Exercise requirements —
1. Reproduce the part of the Morton B. Panish biography that opens with the words containing "Panish enrolled in" and closes with "on interhalogen compounds.".
2. Name every school, college, and university that the Morton B. Panish biography says he attended.
3. According to the Morton B. Panish biography, what book sparked Panish's interest in science when he was 12?
----- Document extract
- Born: April 8, 1929 (age 97) Brooklyn, New York
- Citizenship: American
- Education: Michigan State University
- Known for: Semiconductor lasers
- Spouse: Evelyn Wally Chaim (20 August 1951)
- Children: Steven Chaim Panish, Paul William Panish, Deborah Faye Panish
- Awards: C&C Prize, IEEE Morris N. Liebmann Memorial Award; member of the National Academy of Sciences and National Academy of Engineering
- Scientific career
- Fields: Physical chemistry
- Workplaces: Oak Ridge National Laboratory, Avco, Bell Labs
- Thesis: (1954)
- Doctoral advisor: Max Rogers

= Morton B. Panish =

American physical chemist (born 1929)

Morton B. Panish (born April 8, 1929) is an American physical chemist who developed a room-temperature continuous wave semiconductor laser in 1970 with Izuo Hayashi. Panish and Hayashi shared the Kyoto Prize in Advanced Technology for this achievement in 2001.

Panish was elected to the National Academy of Engineering in 1986 and to the National Academy of Sciences in 1987.

==Early life and education==
Morton Panish was born in Brooklyn on April 8, 1929 to Isidore Panish and Fanny Panish (née Glasser). When Panish was 12, the book Microbe Hunters by Paul de Kruif sparked his interest in science. He graduated from Erasmus Hall High School in 1947, attended Brooklyn College for two years and then transferred to the University of Denver, from which he graduated in 1950. Panish met his future wife, Evelyn Chaim, in Denver. They married during his first year in graduate school.

Panish enrolled in graduate school at Michigan State University, majoring in physical chemistry and minoring in organic chemistry. His master's thesis involved a "series of measurements of the electric dipole behavior of some organic compounds." His advisor Max Rogers, a former student of Linus Pauling, supervised Panish's Ph.D. work on interhalogen compounds.
----------
----- Material provided
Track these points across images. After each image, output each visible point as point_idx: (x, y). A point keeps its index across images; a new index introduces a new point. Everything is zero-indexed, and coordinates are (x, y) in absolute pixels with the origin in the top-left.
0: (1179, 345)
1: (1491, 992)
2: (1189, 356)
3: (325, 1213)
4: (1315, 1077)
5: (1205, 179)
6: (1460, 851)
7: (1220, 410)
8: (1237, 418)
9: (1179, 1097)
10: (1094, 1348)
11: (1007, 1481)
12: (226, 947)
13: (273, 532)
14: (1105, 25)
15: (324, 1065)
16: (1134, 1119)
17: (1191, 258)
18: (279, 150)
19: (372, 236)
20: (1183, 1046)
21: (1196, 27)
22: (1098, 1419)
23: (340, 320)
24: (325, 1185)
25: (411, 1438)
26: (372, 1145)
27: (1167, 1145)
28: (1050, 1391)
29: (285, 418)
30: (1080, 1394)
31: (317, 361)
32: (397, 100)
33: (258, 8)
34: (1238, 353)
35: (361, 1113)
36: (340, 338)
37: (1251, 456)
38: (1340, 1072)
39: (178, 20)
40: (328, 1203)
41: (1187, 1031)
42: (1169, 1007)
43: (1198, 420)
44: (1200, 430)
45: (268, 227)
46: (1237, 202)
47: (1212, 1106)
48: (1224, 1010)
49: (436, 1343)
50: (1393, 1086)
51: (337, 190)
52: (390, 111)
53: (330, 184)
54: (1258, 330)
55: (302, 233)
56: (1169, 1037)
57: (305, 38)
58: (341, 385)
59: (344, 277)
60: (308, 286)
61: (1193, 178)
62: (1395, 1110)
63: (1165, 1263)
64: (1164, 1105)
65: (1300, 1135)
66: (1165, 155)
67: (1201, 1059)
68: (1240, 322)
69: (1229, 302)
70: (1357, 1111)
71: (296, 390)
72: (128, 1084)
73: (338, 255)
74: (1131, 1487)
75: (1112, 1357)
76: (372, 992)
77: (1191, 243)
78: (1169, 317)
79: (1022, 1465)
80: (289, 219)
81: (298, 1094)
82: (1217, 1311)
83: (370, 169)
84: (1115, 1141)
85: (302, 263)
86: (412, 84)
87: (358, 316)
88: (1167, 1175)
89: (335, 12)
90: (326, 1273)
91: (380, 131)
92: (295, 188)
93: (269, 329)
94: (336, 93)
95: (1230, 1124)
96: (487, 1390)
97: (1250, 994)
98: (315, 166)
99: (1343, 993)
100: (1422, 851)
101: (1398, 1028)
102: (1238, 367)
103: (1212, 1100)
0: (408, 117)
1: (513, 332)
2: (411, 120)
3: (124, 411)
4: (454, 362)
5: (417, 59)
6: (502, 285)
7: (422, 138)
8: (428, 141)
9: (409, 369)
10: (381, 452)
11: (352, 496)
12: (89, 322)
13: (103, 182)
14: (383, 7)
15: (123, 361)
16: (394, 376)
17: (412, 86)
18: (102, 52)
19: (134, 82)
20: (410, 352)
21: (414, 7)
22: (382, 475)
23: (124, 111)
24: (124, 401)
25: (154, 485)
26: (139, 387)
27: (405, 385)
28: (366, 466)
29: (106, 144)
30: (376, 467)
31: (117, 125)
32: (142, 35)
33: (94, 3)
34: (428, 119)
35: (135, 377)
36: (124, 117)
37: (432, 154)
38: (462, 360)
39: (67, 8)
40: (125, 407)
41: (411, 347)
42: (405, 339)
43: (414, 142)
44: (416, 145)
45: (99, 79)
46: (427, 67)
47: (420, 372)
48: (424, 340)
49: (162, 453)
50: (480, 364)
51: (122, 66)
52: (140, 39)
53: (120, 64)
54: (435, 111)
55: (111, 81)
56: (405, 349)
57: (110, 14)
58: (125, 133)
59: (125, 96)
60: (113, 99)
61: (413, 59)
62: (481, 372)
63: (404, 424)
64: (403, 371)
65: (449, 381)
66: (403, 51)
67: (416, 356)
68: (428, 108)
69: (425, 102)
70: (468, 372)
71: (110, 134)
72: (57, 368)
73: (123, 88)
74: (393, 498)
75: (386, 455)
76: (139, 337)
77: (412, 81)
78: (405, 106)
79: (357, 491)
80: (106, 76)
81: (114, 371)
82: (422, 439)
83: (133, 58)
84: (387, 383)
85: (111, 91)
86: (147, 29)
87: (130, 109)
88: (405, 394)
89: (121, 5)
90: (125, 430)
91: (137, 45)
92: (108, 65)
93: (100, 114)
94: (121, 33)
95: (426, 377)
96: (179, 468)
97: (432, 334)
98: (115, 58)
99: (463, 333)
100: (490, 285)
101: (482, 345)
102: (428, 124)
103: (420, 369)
----------
Solution list —
1.
Panish enrolled in graduate school at Michigan State University, majoring in physical chemistry and minoring in organic chemistry. His master's thesis involved a "series of measurements of the electric dipole behavior of some organic compounds." His advisor Max Rogers, a former student of Linus Pauling, supervised Panish's Ph.D. work on interhalogen compounds.

2. Erasmus Hall High School, Brooklyn College, University of Denver, Michigan State University

3. Microbe Hunters by Paul de Kruif